The world of quantum physics
Quantum mechanics is the science that explains how the tiniest particles in the universe - like atoms and electrons - behave. It's a world full of strange and counterintuitive ideas.
One of those is quantum nonlocality, where particles appear to instantly affect each other, even when far apart. Although it sounds strange, it's a real effect, and it won the Nobel Prize in Physics in 2022. This research is focused on proving the occurrence of nonlocal correlation, also known as Bell correlations.
Clever experimenting
It was an extremely ambitious plan, but the team's well-optimized strategy made all the difference. Instead of trying to directly measure the complex Bell correlations, they focused on something quantum devices are already good at: minimizing energy.
And it paid off. The team created a special quantum state using 73 qubits in a superconducting quantum processor and measured energies far below what would be possible in a classical system. The difference was striking - 48 standard deviations - making it almost impossible that the result was due to chance.

But the team didn't stop there. They went on to certify a rare and more demanding type of nonlocality - known as genuine multipartite Bell correlations. In this kind of quantum correlation, all qubits in the system must be involved, making it much harder to generate - and even harder to verify.

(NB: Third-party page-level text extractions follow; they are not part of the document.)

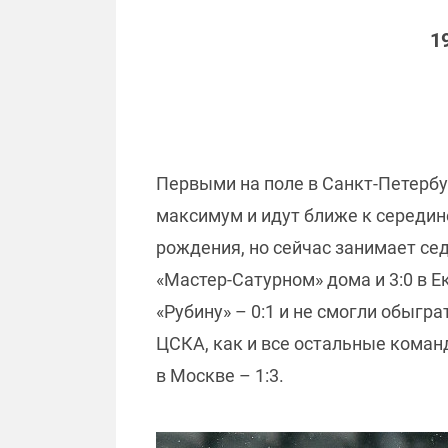
1
Первыми на поле в Санкт-Петерб
максимум и идут ближе к середин
рождения, но сейчас занимает се
«Мастер-Сатурном» дома и 3:0 в Е
«Рубину» – 0:1 и не смогли обыгр
ЦСКА, как и все остальные коман
в Москве – 1:3.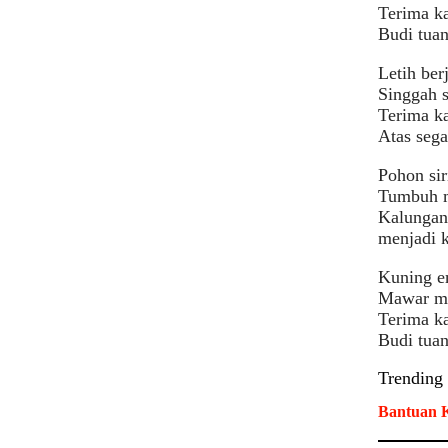
Terima ka
Budi tuan
Letih ber
Singgah se
Terima k
Atas sega
Pohon sir
Tumbuh m
Kalungan 
menjadi 
Kuning e
Mawar me
Terima ka
Budi tuan
Trending
Bantuan K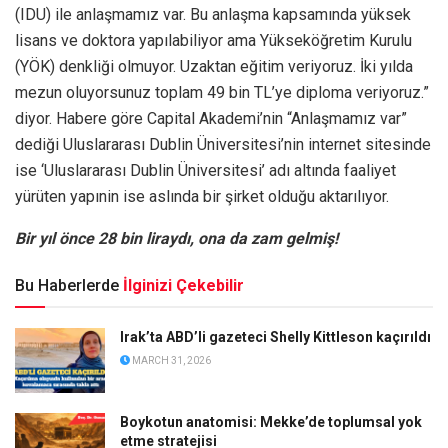
(IDU) ile anlaşmamız var. Bu anlaşma kapsamında yüksek
lisans ve doktora yapılabiliyor ama Yükseköğretim Kurulu
(YÖK) denkliği olmuyor. Uzaktan eğitim veriyoruz. İki yılda
mezun oluyorsunuz toplam 49 bin TL’ye diploma veriyoruz.”
diyor. Habere göre Capital Akademi’nin “Anlaşmamız var”
dediği Uluslararası Dublin Üniversitesi’nin internet sitesinde
ise ‘Uluslararası Dublin Üniversitesi’ adı altında faaliyet
yürüten yapınin ise aslında bir şirket olduğu aktarılıyor.
Bir yıl önce 28 bin liraydı, ona da zam gelmiş!
Bu Haberlerde
İlginizi Çekebilir
Irak’ta ABD’li gazeteci Shelly Kittleson kaçırıldı
MARCH 31, 2026
Boykotun anatomisi: Mekke’de toplumsal yok
etme stratejisi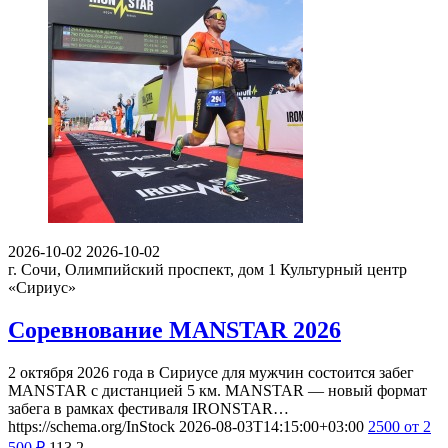
2026-10-02
2026-10-02
г. Сочи, Олимпийский проспект, дом 1
Культурный центр
«Сириус»
Соревнование MANSTAR 2026
2 октября 2026 года в Сириусе для мужчин состоится забег
MANSTAR с дистанцией 5 км. MANSTAR — новый формат
забега в рамках фестиваля IRONSTAR…
https://schema.org/InStock
2026-08-03T14:15:00+03:00
2500
от 2
500
₽
113
2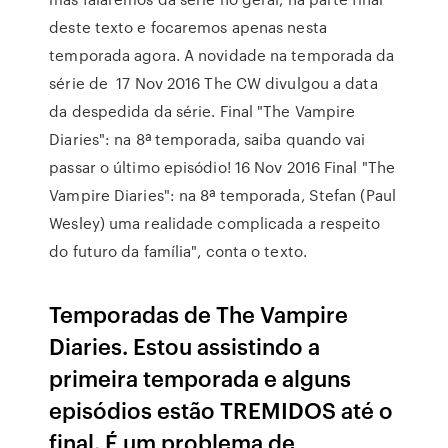
deste texto e focaremos apenas nesta
temporada agora. A novidade na temporada da
série de 17 Nov 2016 The CW divulgou a data
da despedida da série. Final "The Vampire
Diaries": na 8ª temporada, saiba quando vai
passar o último episódio! 16 Nov 2016 Final "The
Vampire Diaries": na 8ª temporada, Stefan (Paul
Wesley) uma realidade complicada a respeito
do futuro da família", conta o texto.
Temporadas de The Vampire
Diaries. Estou assistindo a
primeira temporada e alguns
episódios estão TREMIDOS até o
final. É um problema de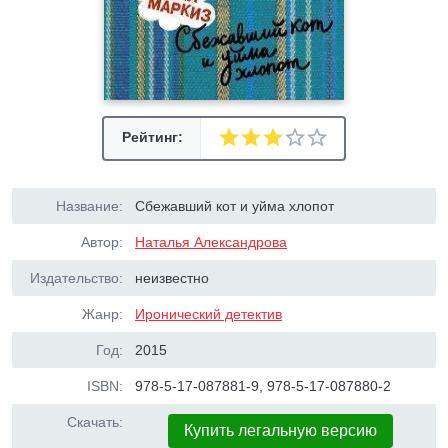
Рейтинг:
Название:
Сбежавший кот и уйма хлопот
Автор:
Наталья Александрова
Издательство:
неизвестно
Жанр:
Иронический детектив
Год:
2015
ISBN:
978-5-17-087881-9, 978-5-17-087880-2
Скачать:
Купить легальную версию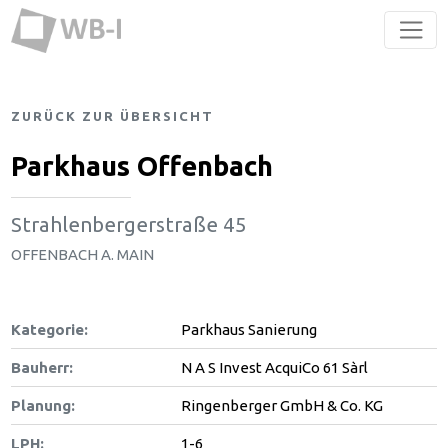
ZURÜCK ZUR ÜBERSICHT
Parkhaus Offenbach
Strahlenbergerstraße 45
OFFENBACH A. MAIN
Kategorie:
Parkhaus Sanierung
Bauherr:
N A S Invest AcquiCo 61 Sàrl
Planung:
Ringenberger GmbH & Co. KG
LPH:
1-6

Remarkably, the researchers succeeded in preparing a whole series of low-energy states that passed this test up to 24 qubits, confirming these special correlations efficiently.
This result shows that quantum computers are not just getting bigger - they are also becoming better at displaying and proving truly quantum behaviour.
Why this matters
This study proves that it's possible to certify deep quantum behaviour in large, complex systems - something never done at this scale before. It's a big step toward making sure quantum computers are truly quantum.
These insights are more than just theoretical. Understanding and controlling Bell correlations could improve quantum communication, make cryptography more secure, and help develop new quantum algorithms.
The paper 'Probing many-body Bell correlation depth with superconducting qubits' was published in PRX.